Uno dei nostri core business è la rappresentanza degli atleti in tutti gli sport. L’altro consiste nel permettere agli studenti-atleti di andare a studiare nei college americani attraverso borse di studio.
Questo progetto si chiama Study and Play. Il logo raffigura un animale che rappresenta l’America, con i colori della bandiera statunitense, insieme alla scritta Study and Play e al nome della società, AG Sports Agency LLC.
Ci tengo a sottolineare che entrambi i progetti sono aperti a Tutti, esattamente come lo slogan della nostra agenzia e cioè: Sport for All e non dimentichiamo nessuno, nemmeno gli atleti paraolimpici.
A maggio dell’anno scorso abbiamo ottenuto anche il marchio registrato. Considerando che all’epoca erano passati soltanto due anni dalla nascita dell’agenzia, credo sia stato un risultato importante e non facile da raggiungere.
Mi auguro che il brand continui a crescere e che venga sempre più riconosciuto sia negli Stati Uniti sia in Italia. Sto vedendo che sta iniziando a essere apprezzato, ma per me ogni obiettivo raggiunto rappresenta soltanto un nuovo punto di partenza. Quando arrivo a un traguardo, non mi fermo: cerco subito di costruire qualcosa di nuovo.
Che cosa vorrebbe costruire, una volta arrivato a New York?
Vorrei creare nuove opportunità anche per gli italiani che vivono negli Stati Uniti. So che a New York esiste una comunità cattolica italiana molto importante e numerosa. Don Luigi, che ringrazio, mi ha già inserito da alcuni mesi nel loro gruppo WhatsApp, anche se non sono ancora in America.
Mi ha detto che mi voleva comunque all’interno del gruppo. In questo modo mi ha già fatto sentire parte della loro comunità, e questo mi ha fatto molto piacere.
Mi piacerebbe entrare in contatto con queste realtà, con le famiglie italoamericane e con le organizzazioni sportive, per mettere in comune esperienze e competenze.
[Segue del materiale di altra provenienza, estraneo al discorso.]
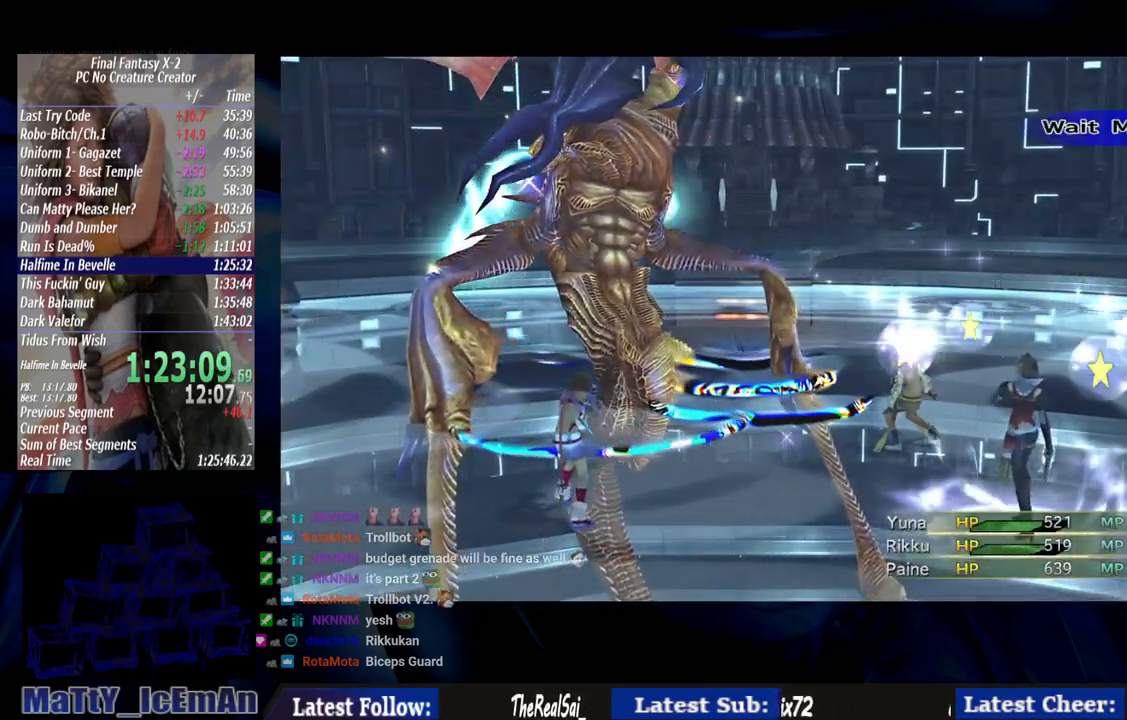
{"dt_ms": 500, "buttons": [], "left_stick": "center", "right_stick": "center", "events": []}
Vorrei portare avanti progetti capaci di unire sport, formazione, inclusione e opportunità professionali.
Nel contempo sto studiando Giurisprudenza con un’ università inglese con l’intento di approfondire poi, con un Master in presenza e provare a superare il Bar Exam di New York ed esercitare come Avvocato nella Grande Mela…il Sogno nel sogno.
Il mio obiettivo è dimostrare che, anche partendo da una condizione difficile, si può continuare a costruire. Le barriere esistono, ma non devono diventare un motivo per smettere di inseguire i propri sogni.
Ho due motti nella mia vita che credo mi identifichino: Nothing is impossible if you really want it (Niente è impossibile se lo vuoi davvero) e: Voglio Vivere la mia vita da attore protagonista non spettatore passivo.